- Directed by: Madhu Kaithapram
- Written by: Anil Mukhathala
- Produced by: Jahangir Shamz
- Starring: Manoj K. Jayan Shweta Menon Arun Bala Niveda Thomas
- Cinematography: M. J. Radhakrishnan
- Edited by: Venugopal
- Music by: Kaithapram Viswanathan
- Distributed by: Xarfnet Movies Release
- Release date: 4 July 2009;
- Country: India
- Language: Malayalam

= Madhya Venal =

Madhya Venal is a 2009 Malayalam film produced by Jahangir Shamz under the banner of Xarfnet Movies. The movie is directed by Madhu Kaithapram starring Manoj K. Jayan and Shweta Menon.

==Plot==
Sarojini is a housewife and a social worker. In her village, the majority of the villagers depend on the Khadi weaving mills for their livelihood. Sarojini too runs a mill. Her husband Kumaran is a local politician and trade union activist. Praveen who is an executive from a new generation bank comes to help the villagers. Without any proper documents he lends money to them. Being innocent they do not realize the trick behind Praveen's business. Kumaran opposes the bank and also clashes with his party leadership on the plight of workers. Kumaran gets suspended from the party.

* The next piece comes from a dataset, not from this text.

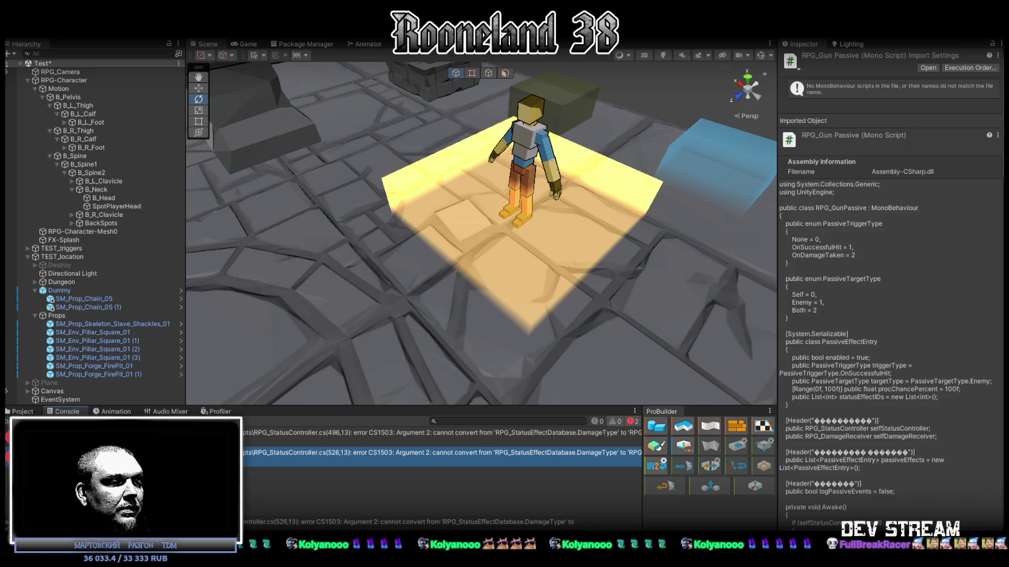
key(alt+Tab)
click(784, 49)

Sarojini and Kumaran try their level best to make the people understand Praveen's intention. Meanwhile, Praveen fakes love for Manikutty, the daughter of Kumaran and Sarojini, since they were against him.

==Cast==
- Manoj K. Jayan as Kumaran
- Shweta Menon as Sarojini
- Sabitha Jayaraj
- Arun Bala as Praveen
- Niveda as Manikutty
- Balachandran Chullikkadu
- Augustine
- Irshad

==Awards==
- Kerala State Film Award for Best Male Playback Singer - K. J. Yesudas for "Swantham Swantham Baalyathiloode"
- Padmarajan Puraskaram/Award for the Best Movie of 2009 in Malayalam - Madhyavenal.
- Kerala Film Critics Award for Second Best Actress - Shwetha Menon for Madhyavenal in 2009.
- Kerala Film Critics Award for Madhyavenal - the film with social relevance and commitment in 2009.
- Kerala Film Critics Award for Manoj K Jayan - Special Jury Award for Madhyavenal in 2009.